- Official poster for the film
- Directed by: Lars Feldballe Petersen
- Starring: Ahmed Farah Dualeh
- Narrated by: Jacob Andersen
- Edited by: Jacob Andersen
- Music by: Povl Kristian
- Release date: 20 March 2017;
- Running time: 65 minutes
- Country: Denmark

= Præsidenten fra Nordvest =

Præsidenten fra Nordvest (English: The President from Nordvest) is a Danish documentary film directed by Lars Feldballe Petersen about Amed Farah Dualeh's attempt to bring democratic values to Somalia during its civil war. The film premiered at the Danish Film Festival on 20 March 2017.

== Synopsis ==

My life has been a long journey, and I have been blessed to come to Denmark to study, it gave me the opportunity to lay the foundation and I will to return to Somalia to give something back.
— Ahmed Farah Dualeh

The documentary follows Somalian-born, Ahmed Farah Dualeh, and his ambition to gain political power in the Somali region of Jubaland. Dualeh's initial ambition is to become the prime minister rather than the president, as the role changes more frequently. Born into a poor nomadic family and living comfortably for 47 years in Denmark where he worked as a sea captain at Aalborg Portland, the 67-year-old feels compelled to re-engage with Somali politics, driven by his desire to give back to his homeland. The documentary addresses the increasing challenges faced by Dualeh as he lives as a Somali immigrant in Denmark amidst the country's rise of conservatism.

Supported by his wife, Zahra, he departs from his home in the Nordvest, Copenhagen with the ambition to rebuild Somalia, inspired by Danish democratic values. He finds that resistance in Somalia is strong, and successes are scarce. Over time, his foundation starts to weaken, causing a growing distance from his family in Denmark. The silent struggles of his wife are documented, along with her eventual acceptance of Dualeh's choices. Named by a group of Somali exiles, he is given the title of president-in-exile of Gedo, Middle Jubba, and Lower Jubba, which together form Jubaland. The film explores the risks Dualeh was prepared to undertake in his goal to rebuild his homeland. The documentary concludes with him abandoning his aspirations, citing a lack of understanding of the Somali political landscape.

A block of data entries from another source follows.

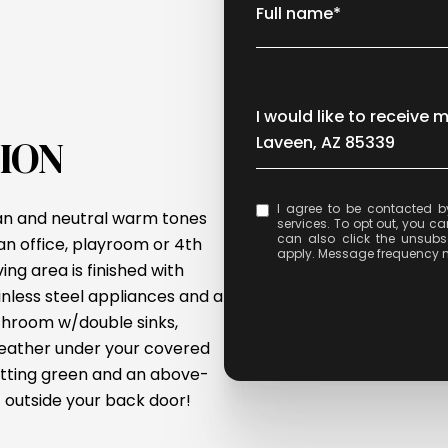
Full name*
Message
I would like to receive 
ION
Laveen, AZ 85339
I agree to be contacted by Celina Acosta via call, email, and text for real e
lan and neutral warm tones
services. To opt out, you can 
can also click the unsubs
n office, playroom or 4th
apply. Message frequency 
ing area is finished with
inless steel appliances and a
athroom w/double sinks,
weather under your covered
putting green and an above-
 outside your back door!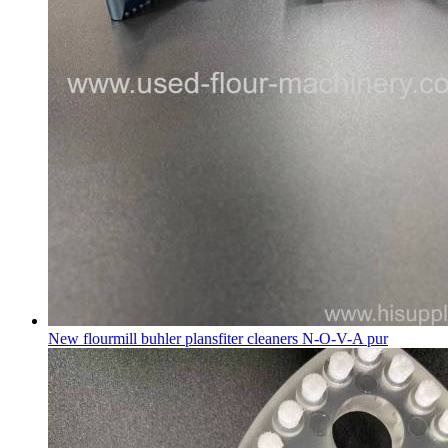
New flourmill buhler plansfiter cleaners N-O-V-A pur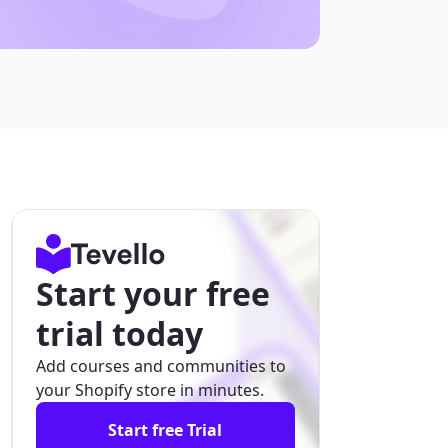
Start your free
trial today
Add courses and communities to
your Shopify store in minutes.
Start free Trial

== Production and release ==
The documentary was filmed over a period of three years, and is based on an idea by the film's editor and narrator Jacob Andersen. Petersen was inspired by Dualeh's story and admired his desire to instil democratic Danish values in a country which was embroiled in a civil war. The film was first broadcast on Danish television on channel DR2, in a 59-minute version, on 28 December 2017.